In a couple of minutes I heard people coming into my room and crying out. “They killed Roberto too,” someone said. “They killed Roberto.”
I screamed for help and the door to the bathroom opened right away. Thank God, one of the guards said. I found out what had happened. Not too far from my room two young guards were playing gun games. One of them had taken his gun and put it under his chin, saying that “if I take a guerrilla I’m going to kill him like this.” He was just joking with his friend, this kid. And boom, he accidentally killed himself.
There was a lot of running after that. When the tubes ripped out of my arms I started bleeding. There was blood all over the place and when the guards came into the room they guessed I had been shot too.
But these situations were happening too often. There were people who believed that without Pablo’s power behind me there would be no danger to them to assassinate me. Because it had been the government’s fault that a bomb had destroyed my eyes and my ears they eventually agreed to let me live in the hospital clinic. So from 1994 to 2001 I lived inside the clinic.
I also remember when I was being transferred to Bogotá from Medellín for my thir
d cornea transplant. I was traveling in a private plane, and when I arrived to the airport at 7 P.M. there was supposed to be an army unit waiting for me with an ambulance to take me to the hospital. The plane arrived but there was not anybody there waiting for me in the darkness. There were six people, my mother, the pilot, the co-pilot, two guards, and myself. The pilot, co-pilot, and one of the guards got off the plane to get to a phone and find out why nobody had come to pick us up. I was totally blind and needed that transplant urgently, because my cornea was almost perforated; my eye had collapsed and had been reinflated by gas extracted from some rooster’s crest. I was in Dr. Hugo Pérez Villarreal’s silk hands. When I was sitting in the plane with my mother, behind us a guard was playing with his gun, and it went off, the bullet hitting the plane’s cables and barely missing the gas tank. My mother threw me to the ground trying to protect me, and so did the guard, who had frightened himself.
I believe that accidental shot saved my life. I think they left me alone in order to set me up and kill me by an armed force, but with that noise the airport security arrived to see what had happened. My mother and I were on the floor of the plane. On the radio the guards said that there had been an attempt on my life.

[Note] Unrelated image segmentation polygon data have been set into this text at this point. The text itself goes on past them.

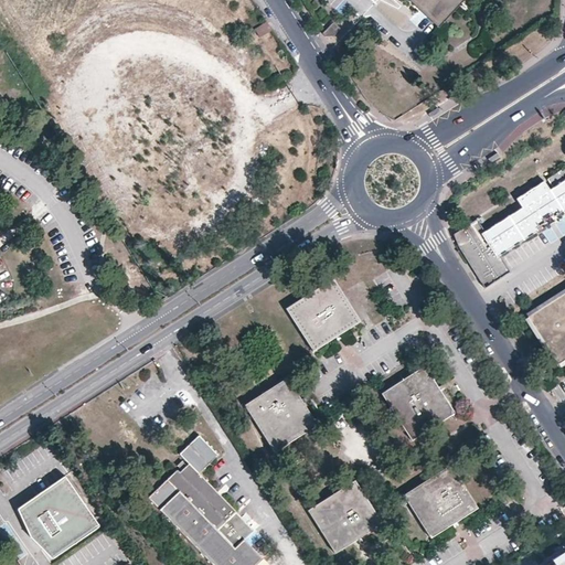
[(409,0),(427,16),(430,12),(416,0),(409,0)]
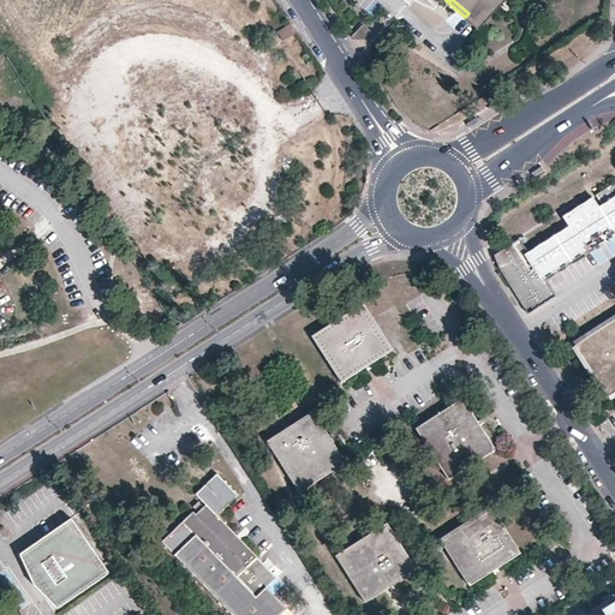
[(453,0),(469,13),(465,17),(476,28),(478,29),(503,0),(453,0)]
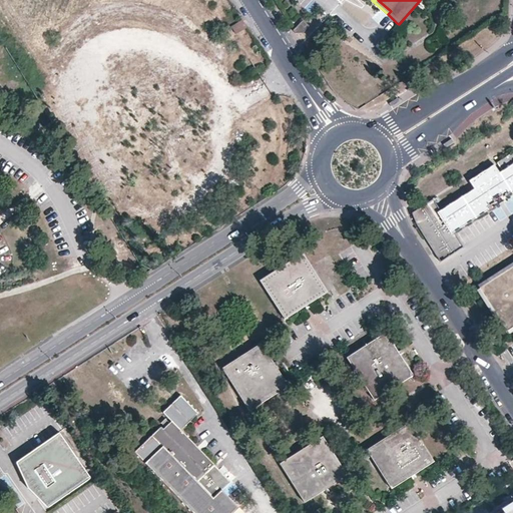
[(309,25),(303,18),(293,29),(295,32),(303,32),(309,25)]
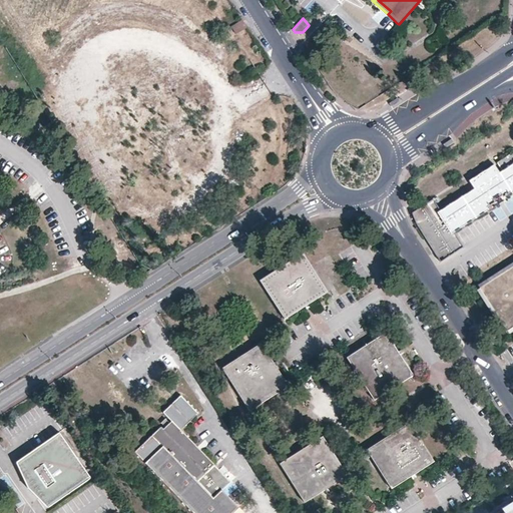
[(235,33),(246,26),(241,19),(230,26),(235,33)]
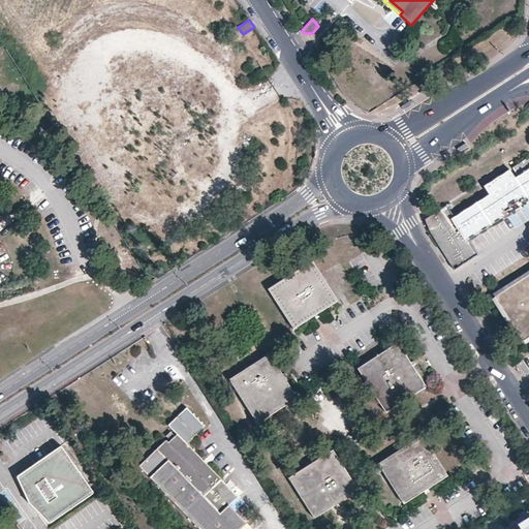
[(446,206),(425,219),(428,229),(453,270),(476,254),(467,239),(503,216),(501,214),(509,209),(507,206),(511,203),(516,199),(519,203),(525,198),(527,200),(528,199),(528,157),(512,167),(518,176),(515,178),(509,169),(484,186),(489,194),(454,217),(446,206)]
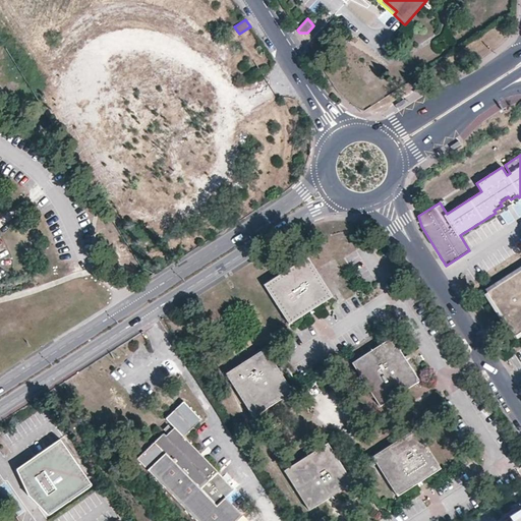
[(300,231),(291,236),(297,245),(305,239),(300,231)]
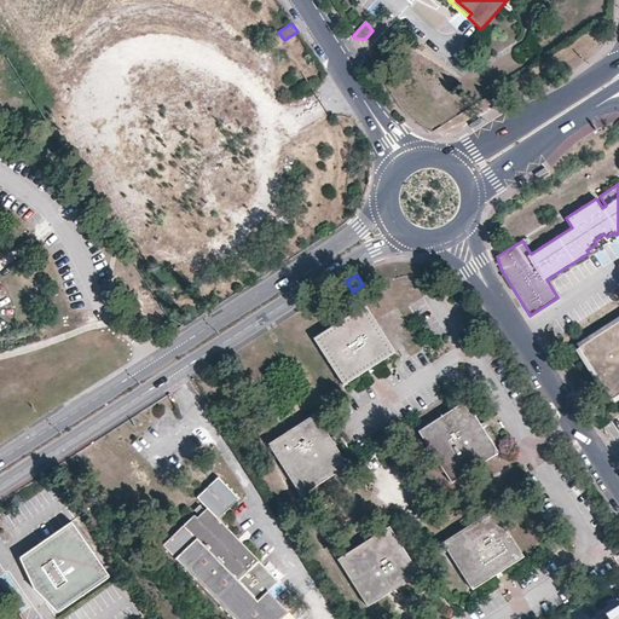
[(343,385),(393,352),(364,306),(313,339),(319,347),(343,385)]
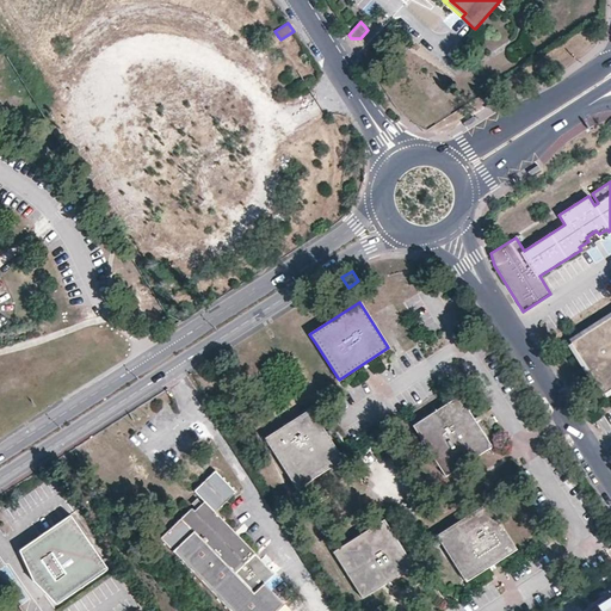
[(603,393),(610,387),(610,316),(571,344),(603,393)]
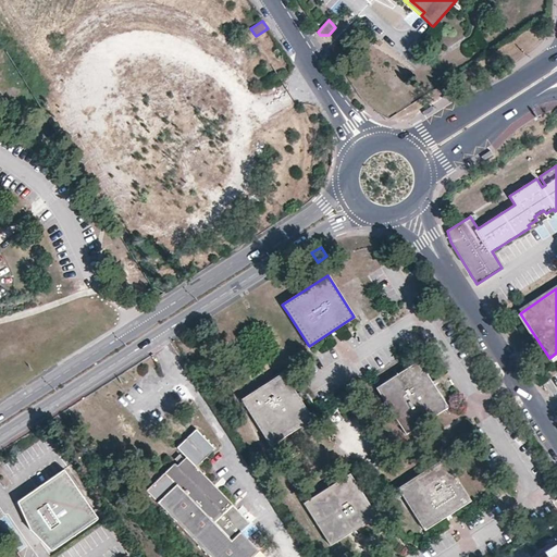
[(447,407),(418,361),(376,387),(405,433),(447,407)]
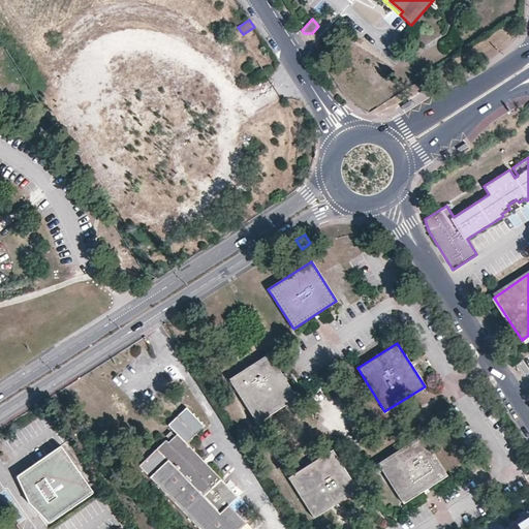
[(297,398),(281,375),(268,354),(228,379),(257,423),(297,398)]
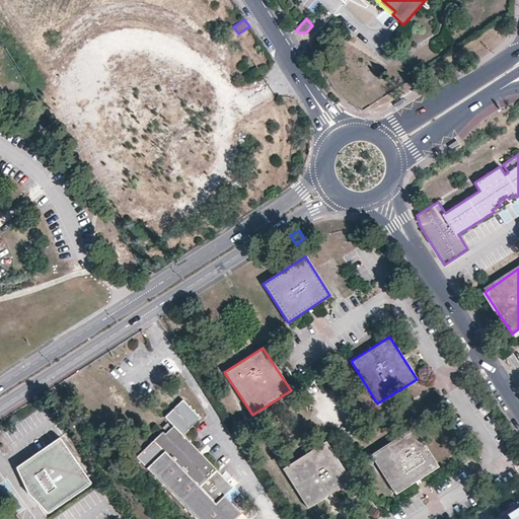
[(208,478),(216,469),(209,461),(182,434),(200,418),(181,399),(164,417),(173,426),(171,428),(167,424),(163,428),(167,432),(164,434),(162,432),(136,457),(196,518),(234,518),(241,513),(224,495),(216,503),(200,487),(208,478)]
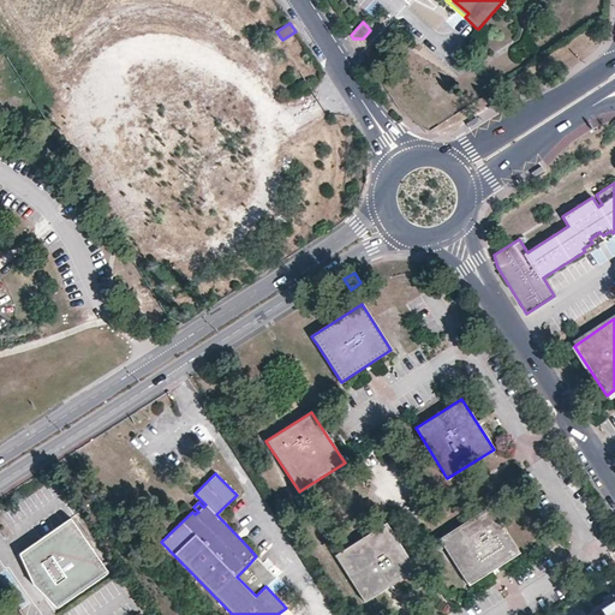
[(519,551),(490,507),(440,539),(469,585),(519,551)]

After the ambulance arrived I was taken to the military hospital and put in a room to prepare for my surgery. Five days after my transplant, when I was a little better, a nurse came in to bathe me. She closed the door and whispered to me that she was really grateful to my brother, who had given her mother a house. She was trembling when she told me that a man had approached her and told her to inject me with something to kill me.
That night the priest, who was always by my side, said to me, “Roberto, you are going to suffer plenty, but nothing is going to happen to you. I am always going to be by your side.”
I made an agreement with the government in 1995. For my safety they allowed me a whole floor of a clinic in Medellín. They supplied me with twelve security officers, six from the police and six from the army. In addition, I always had six of my personal bodyguards. I had eighteen people next to me every day, seven days a week, for six years. In the clinic I had fourteen bedrooms and I had to pay the state $1,400 a day for every single day. But I was safe there, and I had my operations, one after another after another.